◆ **BRIEF**: What is the number of lines below that hold "Creative"? Answer with that number only.

◆ **DATA EXTRACTS**:
· · · · · · ·

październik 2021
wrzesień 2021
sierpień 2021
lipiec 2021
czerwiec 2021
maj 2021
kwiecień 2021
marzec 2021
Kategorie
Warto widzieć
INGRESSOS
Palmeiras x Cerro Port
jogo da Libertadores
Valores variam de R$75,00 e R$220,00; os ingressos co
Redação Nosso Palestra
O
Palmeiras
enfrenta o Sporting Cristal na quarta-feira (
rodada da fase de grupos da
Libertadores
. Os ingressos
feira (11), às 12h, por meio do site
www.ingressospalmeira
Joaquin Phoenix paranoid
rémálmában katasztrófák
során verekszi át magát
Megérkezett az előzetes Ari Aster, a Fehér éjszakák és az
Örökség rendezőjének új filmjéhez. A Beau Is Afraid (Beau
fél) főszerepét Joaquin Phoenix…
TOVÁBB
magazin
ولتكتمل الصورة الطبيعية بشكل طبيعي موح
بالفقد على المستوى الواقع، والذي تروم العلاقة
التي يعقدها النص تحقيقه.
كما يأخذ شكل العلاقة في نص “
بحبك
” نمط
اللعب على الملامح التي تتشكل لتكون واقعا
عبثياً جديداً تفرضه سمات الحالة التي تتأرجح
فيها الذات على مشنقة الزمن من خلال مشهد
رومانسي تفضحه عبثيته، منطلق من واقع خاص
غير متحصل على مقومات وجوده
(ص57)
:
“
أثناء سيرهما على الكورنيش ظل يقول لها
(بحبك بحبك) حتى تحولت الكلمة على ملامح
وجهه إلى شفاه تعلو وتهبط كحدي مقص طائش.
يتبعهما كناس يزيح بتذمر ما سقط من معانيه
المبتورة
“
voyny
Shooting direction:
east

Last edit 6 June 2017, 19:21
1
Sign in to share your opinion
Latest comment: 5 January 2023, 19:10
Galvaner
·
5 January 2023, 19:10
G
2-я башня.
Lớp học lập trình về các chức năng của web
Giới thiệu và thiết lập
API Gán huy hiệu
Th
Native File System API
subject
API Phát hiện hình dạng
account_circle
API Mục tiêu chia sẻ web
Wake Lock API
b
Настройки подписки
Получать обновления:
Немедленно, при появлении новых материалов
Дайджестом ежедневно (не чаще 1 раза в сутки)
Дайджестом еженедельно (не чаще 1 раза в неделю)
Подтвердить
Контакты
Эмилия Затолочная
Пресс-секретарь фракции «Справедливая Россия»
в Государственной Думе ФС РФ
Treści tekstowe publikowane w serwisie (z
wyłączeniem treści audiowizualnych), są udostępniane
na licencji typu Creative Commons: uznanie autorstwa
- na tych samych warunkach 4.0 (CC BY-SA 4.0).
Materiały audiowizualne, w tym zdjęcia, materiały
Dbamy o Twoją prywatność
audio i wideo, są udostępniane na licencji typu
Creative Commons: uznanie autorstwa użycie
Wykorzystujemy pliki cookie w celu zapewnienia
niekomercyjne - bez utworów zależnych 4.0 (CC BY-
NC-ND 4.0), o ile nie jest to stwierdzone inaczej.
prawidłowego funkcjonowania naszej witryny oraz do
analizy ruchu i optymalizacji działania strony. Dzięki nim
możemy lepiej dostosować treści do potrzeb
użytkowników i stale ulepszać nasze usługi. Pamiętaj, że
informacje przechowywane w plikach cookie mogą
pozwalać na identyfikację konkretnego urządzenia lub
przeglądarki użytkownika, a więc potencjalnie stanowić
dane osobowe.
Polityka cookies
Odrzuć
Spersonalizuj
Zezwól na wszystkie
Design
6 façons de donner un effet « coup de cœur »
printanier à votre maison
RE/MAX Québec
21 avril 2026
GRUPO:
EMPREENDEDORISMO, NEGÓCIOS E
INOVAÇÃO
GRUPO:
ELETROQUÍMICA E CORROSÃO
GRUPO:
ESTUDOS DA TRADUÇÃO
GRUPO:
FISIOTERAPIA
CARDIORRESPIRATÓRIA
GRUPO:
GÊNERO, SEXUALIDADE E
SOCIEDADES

· · · · · · ·

◆ **EXERCISE RESULT**: 2